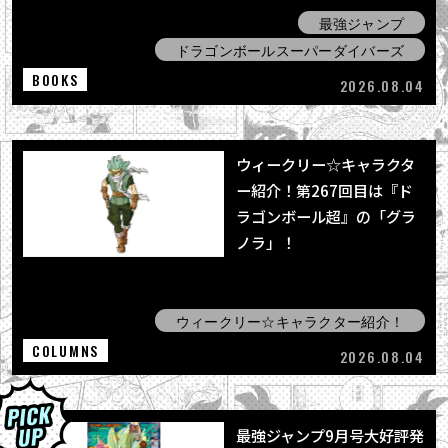
最強ジャンプ
ドラゴンボールスーパーダイバーズ
BOOKS
2026.08.04
ウィークリー☆キャラクタ
ー紹介！第267回目は『ド
ラゴンボール超』の「グラ
ノラ」！
ウィークリー☆キャラクター紹介！
COLUMNS
2026.08.04
最強ジャンプ9月号大好評発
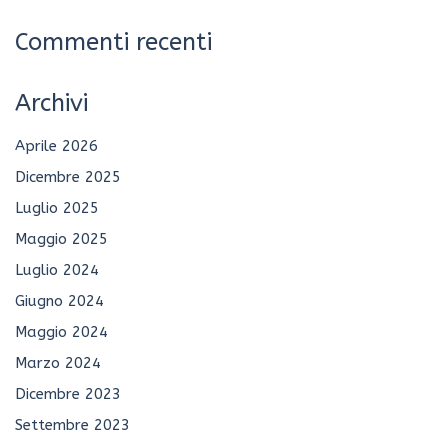
Commenti recenti
Archivi
Aprile 2026
Dicembre 2025
Luglio 2025
Maggio 2025
Luglio 2024
Giugno 2024
Maggio 2024
Marzo 2024
Dicembre 2023
Settembre 2023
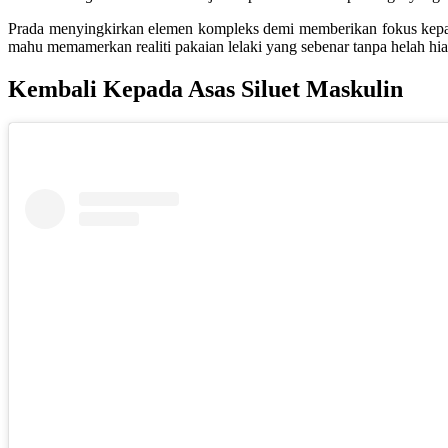
Prada menyingkirkan elemen kompleks demi memberikan fokus kepada
mahu memamerkan realiti pakaian lelaki yang sebenar tanpa helah hia
Kembali Kepada Asas Siluet Maskulin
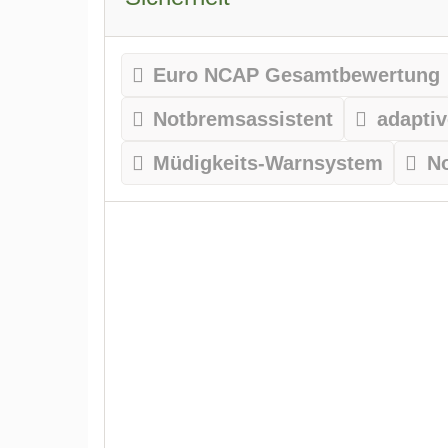
Euro NCAP Gesamtbewertung
Notbremsassistent
adapti
Müdigkeits-Warnsystem
N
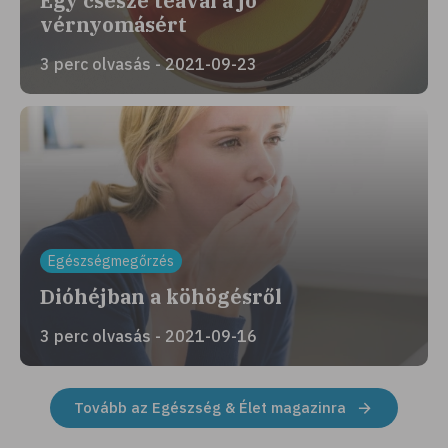
Egy csésze teával a jó
vérnyomásért
3 perc olvasás - 2021-09-23
Egészségmegőrzés
Dióhéjban a köhögésről
3 perc olvasás - 2021-09-16
Tovább az Egészség & Élet magazinra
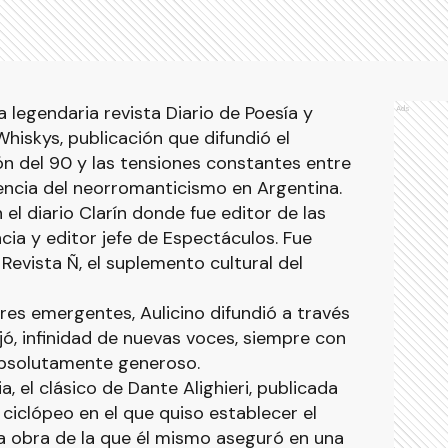
 legendaria revista Diario de Poesía y
Ads
iskys, publicación que difundió el
n del 90 y las tensiones constantes entre
rencia del neorromanticismo en Argentina.
 el diario Clarín donde fue editor de las
cia y editor jefe de Espectáculos. Fue
Revista Ñ, el suplemento cultural del
es emergentes, Aulicino difundió a través
jó, infinidad de nuevas voces, siempre con
, absolutamente generoso.
, el clásico de Dante Alighieri, publicada
ciclópeo en el que quiso establecer el
la obra de la que él mismo aseguró en una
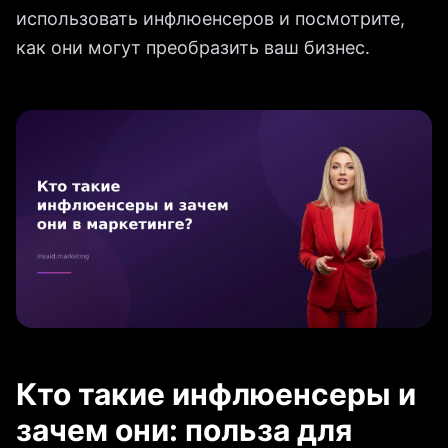
использовать инфлюенсеров и посмотрите,
как они могут преобразить ваш бизнес.
Кто такие инфлюенсеры и
зачем они: польза для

# [ASSIGNMENT]
Give all the records again, exactly, without images.

# [YOUR RESPONSE]
最強ジャンプ
ドラゴンボールスーパーダイバーズ
BOOKS
2026.08.04
ウィークリー☆キャラクタ
ー紹介！第267回目は『ド
ラゴンボール超』の「グラ
ノラ」！
ウィークリー☆キャラクター紹介！
COLUMNS
2026.08.04
最強ジャンプ9月号大好評発
Commenti recenti
Archivi
Aprile 2026
Dicembre 2025
Luglio 2025
Maggio 2025
Luglio 2024
Giugno 2024
Maggio 2024
Marzo 2024
Dicembre 2023
Settembre 2023
Prada menyingkirkan elemen kompleks demi memberikan fokus kepada
mahu memamerkan realiti pakaian lelaki yang sebenar tanpa helah hia
Kembali Kepada Asas Siluet Maskulin
Euro NCAP Gesamtbewertung
Notbremsassistent
adapti
Müdigkeits-Warnsystem
N
Egy csésze teával a jó
vérnyomásért
3 perc olvasás - 2021-09-23
Egészségmegőrzés
Dióhéjban a köhögésről
3 perc olvasás - 2021-09-16
Tovább az Egészség & Élet magazinra
 legendaria revista Diario de Poesía y
Ads
iskys, publicación que difundió el
n del 90 y las tensiones constantes entre
rencia del neorromanticismo en Argentina.
 el diario Clarín donde fue editor de las
cia y editor jefe de Espectáculos. Fue
Revista Ñ, el suplemento cultural del
es emergentes, Aulicino difundió a través
jó, infinidad de nuevas voces, siempre con
, absolutamente generoso.
, el clásico de Dante Alighieri, publicada
ciclópeo en el que quiso establecer el
la obra de la que él mismo aseguró en una
использовать инфлюенсеров и посмотрите,
как они могут преобразить ваш бизнес.
Кто такие инфлюенсеры и
зачем они: польза для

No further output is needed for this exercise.